(Text shown)

Kannipayur points out another interesting observation connected with Kiriyath Nair’s. If a Nair ate in a Nambudiri’s illam, he had to remove his banana leaf after the meal, himself. The women of the Illam are not allowed to dispose of these. However a Kiriyam Nair invitee also desists from doing this himself. Instead he brings along a Nair servant to do that menial service, demonstrating his higher status of Sthani Nayanmar. It is also believed that important Kiriyam Nair families, until about the end- of last century did not accept husbands from the Samanthan castes such as Nedungadi and Kartavu. 

Kannipayur believes that the Nairs came to the fore after the 12th century and following the defeat of the Cheras, to further split into multiple swaroopams. The Kiriyathil Nair from that point on was the eye and the hand of the overlord, and was the clan who administered smaller principalities (The Desavazhi was akin to a Village Munsif of British times). A desam incidentally is a village or the smallest administrative unit and had at least one Kiriyam Nair resident, who was therefore the village authority.

While this was what was in practice, it would be interesting to check what the lore and legend was in connection with the Nairs. In the words of Kerololpathi: “Parasu Rama having sent for Sudras from various countries, made them settle and prescribed various rules of conduct for them. He created adima and kudima in the Desom, protected Adiyans and Kudians, established Taras and Sankitams, separated the Nairs into Taras, and ordered that to them was to belong the duties of supervising (lit. the eye) executing (lit. the hand) and giving orders in such a manner that rights should not be curtailed or suffered to fall into disuse. To the kudians the kilkur (inferior share), to the Brahmins the melkur (superior share); to the former the kanom and to the latter the jenmam; and so the law of kanam and jenmam and the rules of conduct for the Brahmins and customs for the Sudras were ordained.”

It is clear from the above that the Nairs were connected with supervisory functions of that early feudal system and William Logan rightly observes: "they had as a guild higher functions in the body politic than merely ploughing the rice-fields and controlling the irrigated lands”

(End Text shown)

• _Work item 1_:
Answer these questions from the passage on the Nairs:
(a) Whom did a Kiriyam Nair invitee bring along to remove his banana leaf?
(b) After which century does Kannipayur believe the Nairs came to the fore?
(c) What was the Desavazhi akin to?
• _Work item 2_: Reproduce the part of the passage on the Nairs that begins at the words "Kannipayur points out" and stops after "Nedungadi and Kartavu.".
The entries have no connection to the passage on the Nairs.

(Source material)

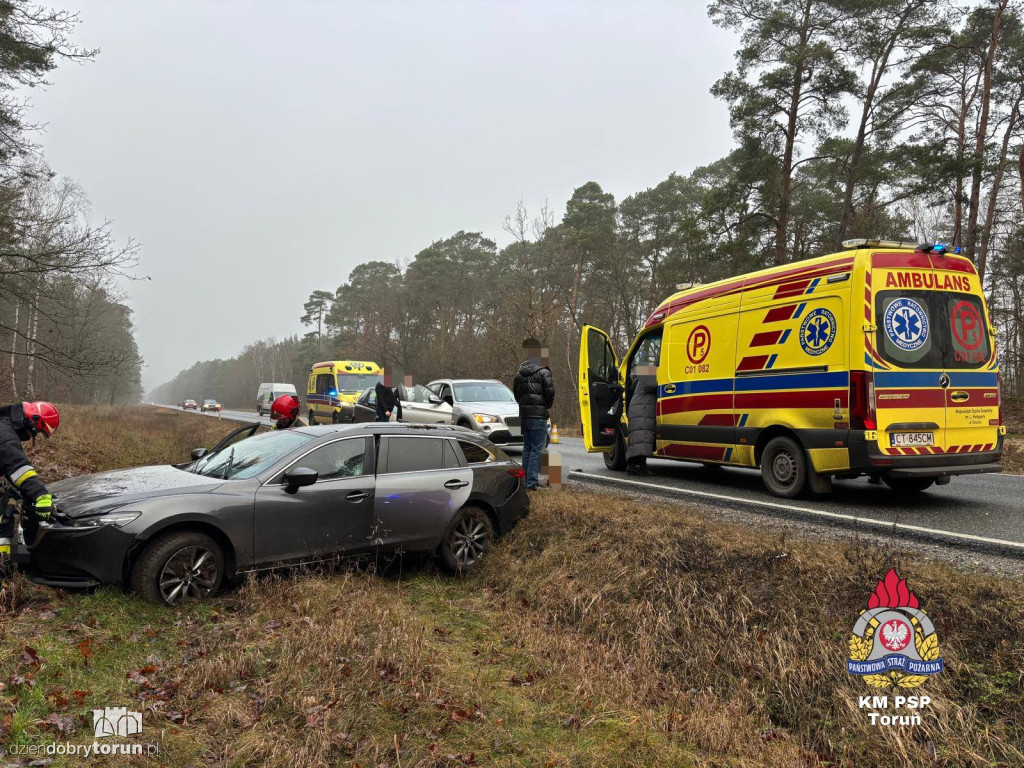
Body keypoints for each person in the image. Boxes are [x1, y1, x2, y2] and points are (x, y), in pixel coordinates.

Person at [1, 401, 61, 593]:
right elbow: (19, 468)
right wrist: (40, 494)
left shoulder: (5, 424)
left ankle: (12, 565)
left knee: (6, 509)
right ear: (32, 421)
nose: (32, 437)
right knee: (3, 521)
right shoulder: (4, 432)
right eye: (36, 432)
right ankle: (4, 576)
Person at [512, 338, 555, 490]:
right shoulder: (544, 372)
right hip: (538, 416)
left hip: (524, 416)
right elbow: (550, 393)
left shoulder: (519, 374)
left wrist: (524, 407)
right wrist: (545, 407)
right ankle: (531, 483)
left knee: (527, 448)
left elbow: (516, 395)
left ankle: (524, 481)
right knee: (538, 449)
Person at [626, 367, 657, 476]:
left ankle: (638, 466)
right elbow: (660, 384)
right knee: (640, 439)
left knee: (639, 440)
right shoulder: (646, 381)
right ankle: (635, 467)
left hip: (640, 411)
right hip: (641, 412)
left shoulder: (640, 380)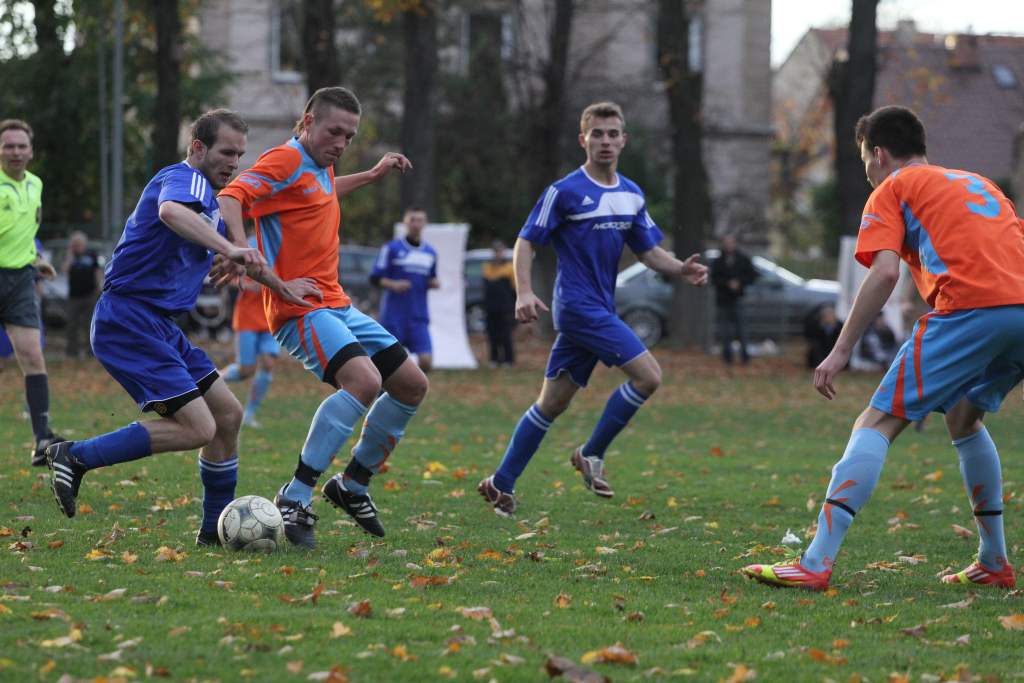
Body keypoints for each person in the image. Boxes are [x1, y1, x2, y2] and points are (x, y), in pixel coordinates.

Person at [743, 105, 1024, 591]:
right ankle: (994, 561)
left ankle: (814, 563)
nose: (868, 173)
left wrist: (840, 348)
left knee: (875, 422)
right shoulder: (976, 183)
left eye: (864, 161)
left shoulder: (893, 188)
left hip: (972, 308)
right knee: (963, 417)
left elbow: (885, 273)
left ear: (878, 153)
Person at [44, 110, 312, 547]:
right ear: (197, 148)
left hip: (159, 325)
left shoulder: (210, 202)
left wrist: (282, 287)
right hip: (128, 319)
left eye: (240, 155)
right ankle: (74, 457)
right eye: (227, 152)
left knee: (227, 417)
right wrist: (227, 246)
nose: (234, 162)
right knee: (198, 429)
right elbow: (170, 212)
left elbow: (243, 256)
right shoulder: (184, 180)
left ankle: (212, 533)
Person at [218, 86, 428, 548]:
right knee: (365, 381)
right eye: (334, 131)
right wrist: (239, 248)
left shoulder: (320, 166)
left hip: (336, 303)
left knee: (412, 383)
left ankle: (352, 484)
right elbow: (232, 196)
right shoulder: (286, 159)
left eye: (349, 136)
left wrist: (370, 175)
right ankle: (295, 496)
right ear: (308, 120)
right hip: (298, 307)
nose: (341, 143)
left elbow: (322, 192)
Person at [477, 101, 708, 517]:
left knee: (552, 404)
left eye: (612, 133)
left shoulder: (631, 194)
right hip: (578, 307)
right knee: (649, 377)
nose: (605, 141)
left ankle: (501, 483)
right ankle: (591, 453)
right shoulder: (564, 191)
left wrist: (680, 269)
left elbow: (648, 250)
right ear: (583, 140)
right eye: (597, 134)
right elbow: (526, 240)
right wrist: (524, 291)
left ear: (624, 140)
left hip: (599, 307)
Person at [0, 118, 63, 466]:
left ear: (31, 150)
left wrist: (37, 259)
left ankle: (42, 440)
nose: (15, 152)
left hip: (21, 281)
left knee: (33, 357)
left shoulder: (35, 184)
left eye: (21, 146)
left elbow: (24, 231)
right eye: (9, 145)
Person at [221, 228, 280, 428]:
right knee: (245, 369)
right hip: (247, 316)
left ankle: (249, 414)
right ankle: (206, 384)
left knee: (268, 364)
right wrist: (244, 284)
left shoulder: (283, 242)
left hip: (271, 315)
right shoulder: (247, 243)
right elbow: (226, 276)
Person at [370, 207, 439, 372]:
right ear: (405, 223)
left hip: (418, 316)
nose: (416, 224)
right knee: (387, 362)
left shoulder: (430, 253)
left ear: (425, 223)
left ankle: (409, 390)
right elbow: (374, 278)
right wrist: (393, 285)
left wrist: (433, 283)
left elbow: (431, 277)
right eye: (412, 220)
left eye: (420, 220)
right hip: (394, 315)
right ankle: (384, 391)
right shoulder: (392, 248)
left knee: (426, 360)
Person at [710, 234, 758, 365]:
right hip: (723, 300)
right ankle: (727, 357)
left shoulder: (743, 259)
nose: (728, 245)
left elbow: (752, 275)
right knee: (725, 331)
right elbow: (714, 278)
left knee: (742, 330)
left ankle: (745, 357)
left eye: (731, 243)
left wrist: (740, 283)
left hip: (738, 299)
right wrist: (727, 283)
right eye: (726, 243)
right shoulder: (718, 261)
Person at [62, 230, 103, 359]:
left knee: (89, 325)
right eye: (74, 244)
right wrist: (70, 255)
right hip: (74, 296)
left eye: (79, 243)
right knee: (72, 325)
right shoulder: (71, 257)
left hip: (90, 294)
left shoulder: (92, 255)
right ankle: (71, 352)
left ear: (84, 244)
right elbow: (65, 270)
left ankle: (91, 352)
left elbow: (98, 271)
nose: (77, 246)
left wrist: (99, 287)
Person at [482, 240, 516, 367]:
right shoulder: (487, 268)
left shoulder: (509, 268)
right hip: (491, 307)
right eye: (496, 251)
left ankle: (508, 360)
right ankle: (494, 359)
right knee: (492, 334)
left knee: (505, 334)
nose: (498, 254)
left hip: (505, 307)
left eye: (500, 251)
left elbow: (514, 289)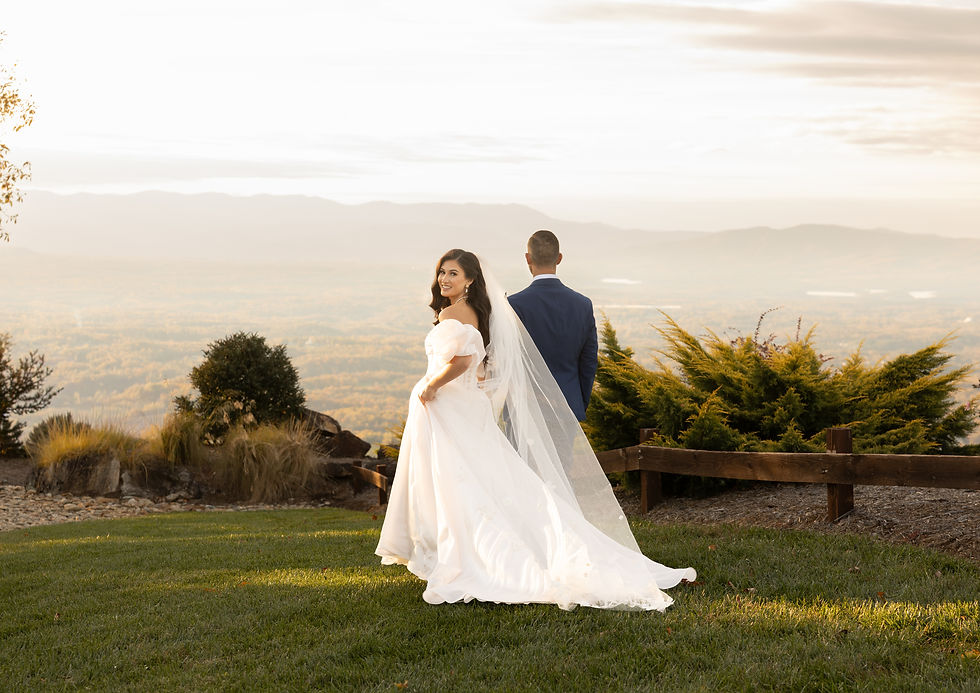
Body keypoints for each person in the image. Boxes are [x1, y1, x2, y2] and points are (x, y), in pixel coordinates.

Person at [375, 249, 695, 611]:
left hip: (449, 405)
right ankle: (466, 545)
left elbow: (464, 360)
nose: (445, 280)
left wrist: (432, 385)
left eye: (453, 273)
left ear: (470, 280)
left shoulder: (451, 313)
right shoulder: (479, 313)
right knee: (479, 475)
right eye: (442, 273)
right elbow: (480, 362)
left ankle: (468, 553)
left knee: (458, 476)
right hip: (462, 406)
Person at [507, 230, 597, 421]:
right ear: (559, 258)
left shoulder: (514, 305)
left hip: (525, 409)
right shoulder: (583, 305)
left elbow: (507, 360)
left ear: (527, 258)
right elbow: (588, 363)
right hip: (567, 409)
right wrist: (578, 404)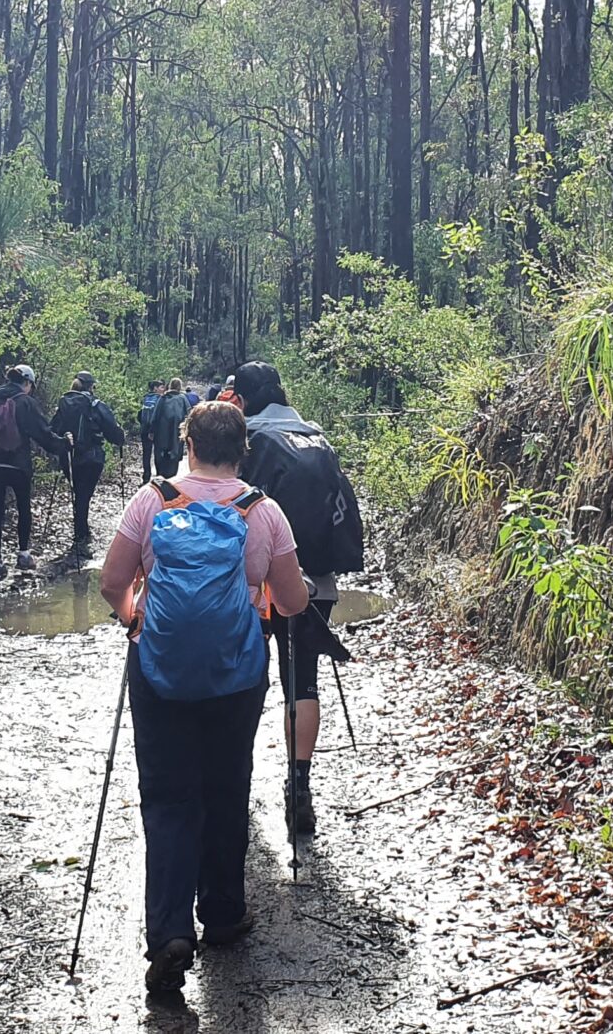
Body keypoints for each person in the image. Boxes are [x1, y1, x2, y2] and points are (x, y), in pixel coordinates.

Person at [98, 401, 309, 996]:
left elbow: (112, 583)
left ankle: (169, 932)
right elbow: (291, 603)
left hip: (160, 669)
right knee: (225, 786)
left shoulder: (152, 500)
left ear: (186, 442)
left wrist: (134, 622)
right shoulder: (263, 512)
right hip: (236, 674)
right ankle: (220, 914)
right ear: (243, 449)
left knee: (167, 798)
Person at [232, 361, 366, 840]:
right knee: (301, 681)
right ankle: (299, 785)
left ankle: (237, 784)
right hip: (316, 582)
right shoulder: (315, 436)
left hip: (259, 584)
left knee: (246, 678)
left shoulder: (247, 439)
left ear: (243, 400)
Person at [0, 364, 67, 579]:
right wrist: (63, 445)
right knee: (24, 506)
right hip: (18, 464)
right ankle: (23, 555)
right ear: (27, 383)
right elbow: (43, 434)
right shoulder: (25, 402)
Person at [50, 371, 126, 555]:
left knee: (79, 492)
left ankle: (81, 530)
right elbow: (112, 431)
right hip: (92, 457)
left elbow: (52, 429)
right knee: (84, 494)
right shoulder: (96, 405)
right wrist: (120, 438)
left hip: (68, 457)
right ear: (91, 386)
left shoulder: (64, 403)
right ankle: (80, 534)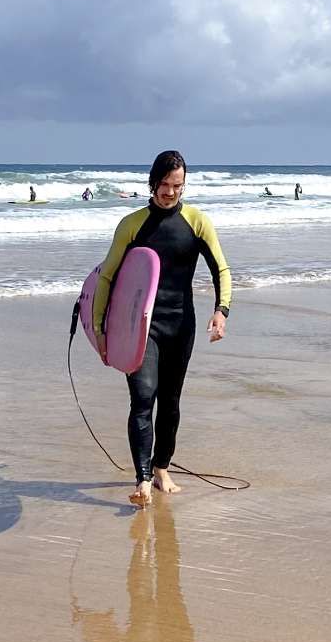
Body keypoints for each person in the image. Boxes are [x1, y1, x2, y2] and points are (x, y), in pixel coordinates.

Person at [90, 151, 232, 508]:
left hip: (180, 323)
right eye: (165, 184)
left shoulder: (197, 221)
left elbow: (222, 270)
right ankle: (141, 479)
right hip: (139, 327)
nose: (170, 192)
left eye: (178, 186)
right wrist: (100, 327)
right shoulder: (133, 224)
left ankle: (161, 469)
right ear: (153, 182)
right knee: (143, 397)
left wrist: (221, 311)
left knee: (170, 402)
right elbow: (107, 276)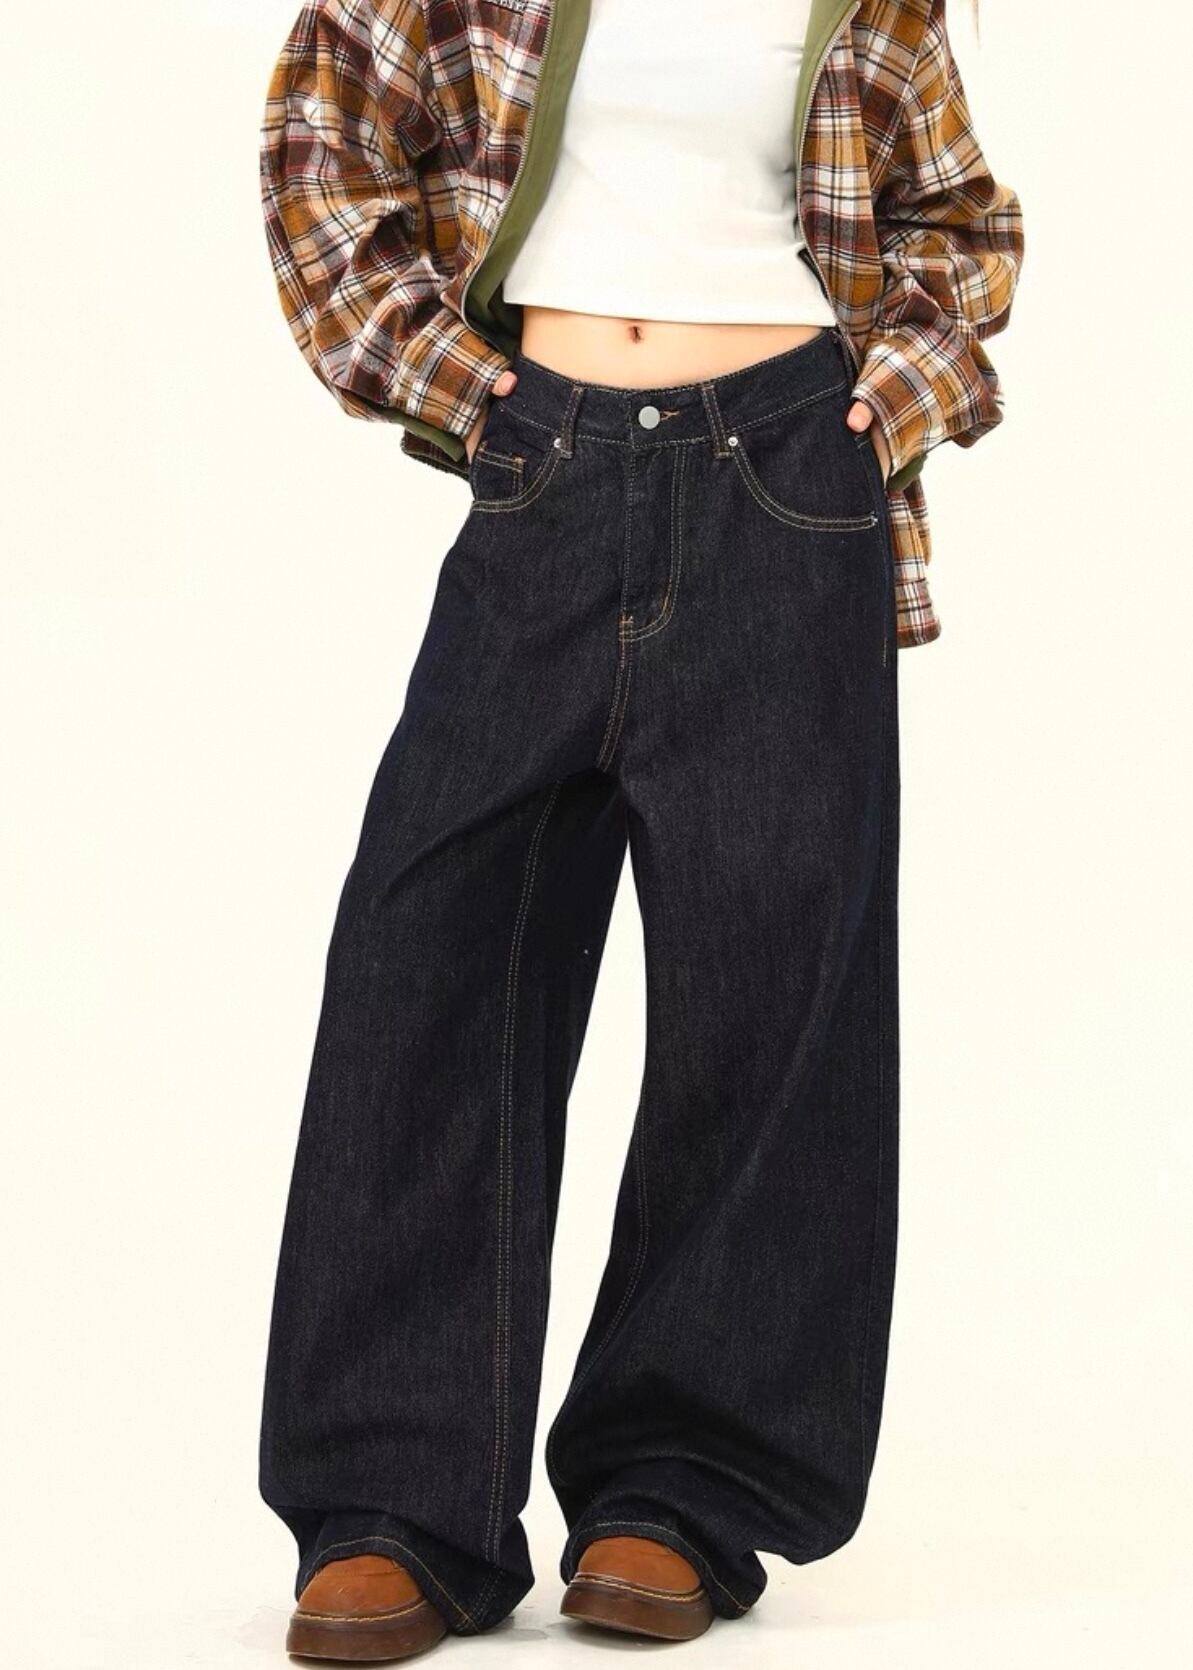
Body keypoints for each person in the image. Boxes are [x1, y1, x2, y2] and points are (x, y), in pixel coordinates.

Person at [256, 0, 1024, 1659]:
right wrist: (474, 390)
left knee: (768, 994)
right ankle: (393, 1500)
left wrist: (885, 402)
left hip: (789, 480)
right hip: (545, 458)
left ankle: (680, 1490)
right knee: (424, 961)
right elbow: (322, 156)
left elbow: (960, 227)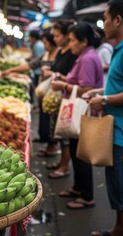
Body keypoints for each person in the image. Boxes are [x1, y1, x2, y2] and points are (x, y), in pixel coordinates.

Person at [84, 0, 123, 235]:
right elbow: (122, 85)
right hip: (118, 132)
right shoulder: (122, 47)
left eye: (105, 19)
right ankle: (117, 231)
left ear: (118, 19)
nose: (103, 24)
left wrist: (104, 100)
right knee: (117, 187)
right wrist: (101, 91)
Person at [51, 22, 103, 209]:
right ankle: (78, 188)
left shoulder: (87, 58)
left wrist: (63, 86)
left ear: (84, 41)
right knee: (75, 152)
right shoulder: (85, 56)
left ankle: (87, 196)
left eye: (72, 41)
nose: (70, 44)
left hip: (82, 112)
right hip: (80, 111)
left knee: (81, 156)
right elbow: (79, 81)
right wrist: (65, 79)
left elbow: (87, 88)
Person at [2, 32, 59, 154]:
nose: (44, 45)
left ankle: (53, 146)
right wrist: (11, 70)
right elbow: (30, 65)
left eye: (46, 43)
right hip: (43, 91)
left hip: (55, 93)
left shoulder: (61, 55)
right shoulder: (45, 55)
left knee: (53, 120)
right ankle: (46, 142)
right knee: (44, 118)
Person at [40, 20, 78, 173]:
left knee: (65, 134)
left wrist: (56, 75)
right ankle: (62, 163)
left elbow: (72, 77)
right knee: (59, 132)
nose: (54, 39)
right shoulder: (62, 51)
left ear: (66, 36)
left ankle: (64, 166)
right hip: (58, 97)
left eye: (57, 36)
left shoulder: (72, 53)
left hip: (67, 98)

(End Source material)

• _Exercise answer 1_:
(a) A Nair servant
(b) The 12th century
(c) A Village Munsif of British times

• _Exercise answer 2_:
Kannipayur points out another interesting observation connected with Kiriyath Nair’s. If a Nair ate in a Nambudiri’s illam, he had to remove his banana leaf after the meal, himself. The women of the Illam are not allowed to dispose of these. However a Kiriyam Nair invitee also desists from doing this himself. Instead he brings along a Nair servant to do that menial service, demonstrating his higher status of Sthani Nayanmar. It is also believed that important Kiriyam Nair families, until about the end- of last century did not accept husbands from the Samanthan castes such as Nedungadi and Kartavu.